Scientific discovery in the lab depends on having a range of materials and consumables available when researchers are ready to start their studies. If the right materials aren’t available, discovery can stop in its tracks, costing valuable time, losing research productivity and making lab operations inefficient.
In addition, scientists and researchers are passionate about environmental consciousness and responsibility. Lab managers need to strike a difficult balance: making sure their researchers have the best equipment and resources to do the best science, while advancing sustainable operations. One way to accomplish this goal is to base their procurement and materials and equipment management decisions on what best contributes to sustainability while advancing their research.

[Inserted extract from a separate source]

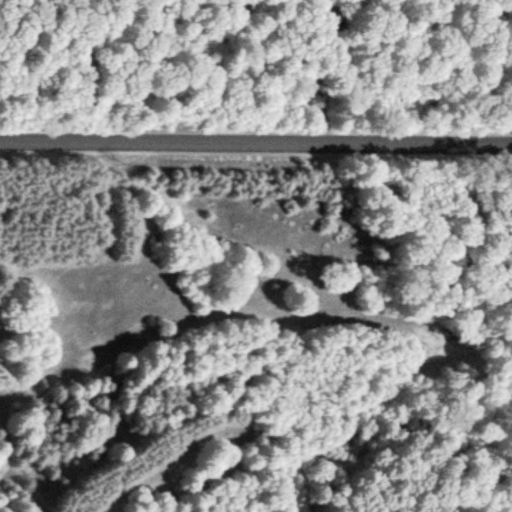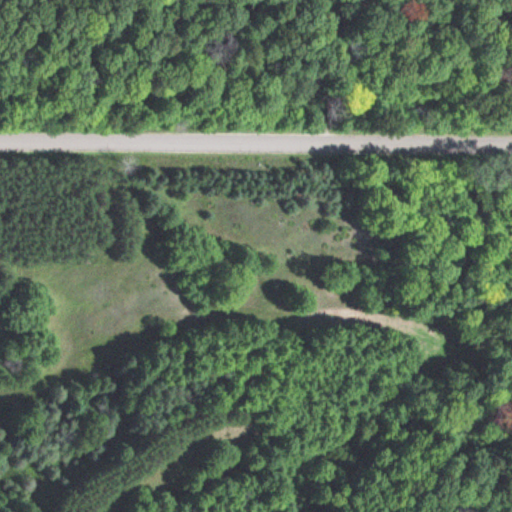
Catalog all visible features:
road: (256, 140)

Many of the inefficiencies and difficulties that labs face can be resolved by “redesigning” how the materials essential to lab operations are procured, managed, and replenished. Leading research organizations are discovering that the most effective way to achieve this redesign is through outsourcing laboratory inventory management to expert third-party providers. Their expertise has the potential to reduce wasted time and materials in lab processes, as well as give scientists more time to do what they do best: science.
Key inventory management issues and challenges
Whether it’s flasks, protein assay kits, gloves, or safety garments (or thousands of other products), lab consumables and a broad array of research equipment are essential tools for every lab. However, many labs face difficulties procuring, tracking and managing the inventory of these materials in an accurate and timely manner. As the COVID-19 pandemic has demonstrated, there can be outside forces that wreak havoc on global supply chains. Several factors limit the ability of many labs to effectively conduct inventory management.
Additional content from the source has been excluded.